課題の目的:
ページ抜粋の「2006年11月12日(日)「テキサス・チェーンソー ビギニング」」から「(米R指定、日R-15指定、オリジナル版は米NC-17指定)」までを、一字も変えずに書き写してください。

ページ抜粋:
+-------+

The Texas Chainsaw Massacre: The Beginning


2006年11月12日(日)「テキサス・チェーンソー ビギニング」

THE TEXAS CHAINSAW MASSACRE: THE BEGINNING・2006・米・1時間32分(IMDbでは91分)

日本語字幕:丸ゴシック体下、村田 恵/ビスタ・サイズ(IMDbではビスタ版とシネスコ版あり、マスク、with Panavision)/ドルビー・デジタル、dts、SDDS

(米R指定、日R-15指定、オリジナル版は米NC-17指定)

http://www.texaschainsaw.jp/top.html
(音に注意。全国の劇場案内もあり)

+-------+

データ抜粋:
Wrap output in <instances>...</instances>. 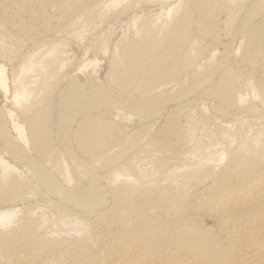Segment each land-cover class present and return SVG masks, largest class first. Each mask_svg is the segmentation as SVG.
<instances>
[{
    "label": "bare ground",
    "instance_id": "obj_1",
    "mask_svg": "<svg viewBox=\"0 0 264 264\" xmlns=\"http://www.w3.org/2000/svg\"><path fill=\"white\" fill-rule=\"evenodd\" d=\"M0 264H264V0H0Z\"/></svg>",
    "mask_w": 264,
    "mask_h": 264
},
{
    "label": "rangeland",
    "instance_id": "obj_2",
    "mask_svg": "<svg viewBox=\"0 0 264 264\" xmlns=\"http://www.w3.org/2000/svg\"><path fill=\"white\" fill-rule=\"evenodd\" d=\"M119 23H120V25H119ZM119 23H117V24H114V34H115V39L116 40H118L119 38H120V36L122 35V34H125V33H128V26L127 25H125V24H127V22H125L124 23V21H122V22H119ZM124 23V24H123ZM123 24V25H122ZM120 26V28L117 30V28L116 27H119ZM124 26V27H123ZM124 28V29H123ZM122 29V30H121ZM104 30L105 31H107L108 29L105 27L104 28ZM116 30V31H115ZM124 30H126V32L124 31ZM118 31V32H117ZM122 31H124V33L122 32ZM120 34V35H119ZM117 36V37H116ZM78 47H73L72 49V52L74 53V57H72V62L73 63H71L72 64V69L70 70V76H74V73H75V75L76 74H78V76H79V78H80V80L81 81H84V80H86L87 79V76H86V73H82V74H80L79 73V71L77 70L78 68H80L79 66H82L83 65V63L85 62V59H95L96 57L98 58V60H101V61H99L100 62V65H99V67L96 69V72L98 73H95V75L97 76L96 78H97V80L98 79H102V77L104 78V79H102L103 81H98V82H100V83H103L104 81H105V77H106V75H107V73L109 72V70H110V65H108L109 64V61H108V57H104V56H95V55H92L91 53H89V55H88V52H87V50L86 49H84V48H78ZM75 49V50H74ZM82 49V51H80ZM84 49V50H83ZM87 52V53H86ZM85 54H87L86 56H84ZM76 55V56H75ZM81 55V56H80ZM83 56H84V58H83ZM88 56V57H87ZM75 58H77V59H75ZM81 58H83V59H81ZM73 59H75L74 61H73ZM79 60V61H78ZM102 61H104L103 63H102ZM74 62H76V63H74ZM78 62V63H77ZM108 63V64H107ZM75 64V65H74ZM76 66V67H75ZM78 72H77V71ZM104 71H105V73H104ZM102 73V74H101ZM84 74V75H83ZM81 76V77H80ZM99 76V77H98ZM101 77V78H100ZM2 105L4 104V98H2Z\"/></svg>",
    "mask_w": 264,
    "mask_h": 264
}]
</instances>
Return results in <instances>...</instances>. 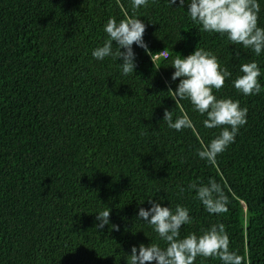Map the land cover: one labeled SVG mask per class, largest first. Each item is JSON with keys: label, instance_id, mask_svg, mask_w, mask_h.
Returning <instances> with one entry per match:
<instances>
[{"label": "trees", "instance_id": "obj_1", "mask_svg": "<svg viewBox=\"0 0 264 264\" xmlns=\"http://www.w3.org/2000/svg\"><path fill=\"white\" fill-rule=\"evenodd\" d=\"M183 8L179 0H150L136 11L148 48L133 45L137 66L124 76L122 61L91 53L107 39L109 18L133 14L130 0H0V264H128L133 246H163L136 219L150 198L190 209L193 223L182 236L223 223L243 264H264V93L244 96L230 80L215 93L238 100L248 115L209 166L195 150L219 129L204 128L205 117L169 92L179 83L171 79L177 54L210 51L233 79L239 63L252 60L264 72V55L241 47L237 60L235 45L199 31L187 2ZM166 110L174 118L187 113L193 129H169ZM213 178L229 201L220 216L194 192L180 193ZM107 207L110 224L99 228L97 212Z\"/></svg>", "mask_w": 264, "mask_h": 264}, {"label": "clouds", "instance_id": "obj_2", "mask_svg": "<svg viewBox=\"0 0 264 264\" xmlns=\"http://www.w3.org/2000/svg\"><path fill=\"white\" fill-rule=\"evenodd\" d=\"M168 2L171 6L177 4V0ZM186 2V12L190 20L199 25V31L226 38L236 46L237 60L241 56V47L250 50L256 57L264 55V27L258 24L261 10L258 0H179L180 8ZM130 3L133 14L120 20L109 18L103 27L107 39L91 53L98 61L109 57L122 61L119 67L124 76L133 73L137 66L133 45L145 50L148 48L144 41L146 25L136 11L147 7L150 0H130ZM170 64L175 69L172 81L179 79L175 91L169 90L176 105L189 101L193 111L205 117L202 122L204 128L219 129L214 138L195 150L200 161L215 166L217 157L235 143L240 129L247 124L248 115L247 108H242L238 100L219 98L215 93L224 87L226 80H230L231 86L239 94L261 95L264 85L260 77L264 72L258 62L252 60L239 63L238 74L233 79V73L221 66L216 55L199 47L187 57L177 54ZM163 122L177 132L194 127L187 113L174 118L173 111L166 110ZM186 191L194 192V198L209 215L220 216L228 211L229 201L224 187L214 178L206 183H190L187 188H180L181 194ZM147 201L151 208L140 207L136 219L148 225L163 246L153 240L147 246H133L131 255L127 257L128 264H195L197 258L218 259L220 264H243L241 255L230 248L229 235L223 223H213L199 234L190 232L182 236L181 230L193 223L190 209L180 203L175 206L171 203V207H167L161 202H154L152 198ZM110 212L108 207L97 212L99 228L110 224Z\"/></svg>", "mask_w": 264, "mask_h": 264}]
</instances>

+-------+

課題の解答:
2006年11月12日(日)「テキサス・チェーンソー ビギニング」

THE TEXAS CHAINSAW MASSACRE: THE BEGINNING・2006・米・1時間32分(IMDbでは91分)

日本語字幕:丸ゴシック体下、村田 恵/ビスタ・サイズ(IMDbではビスタ版とシネスコ版あり、マスク、with Panavision)/ドルビー・デジタル、dts、SDDS

(米R指定、日R-15指定、オリジナル版は米NC-17指定)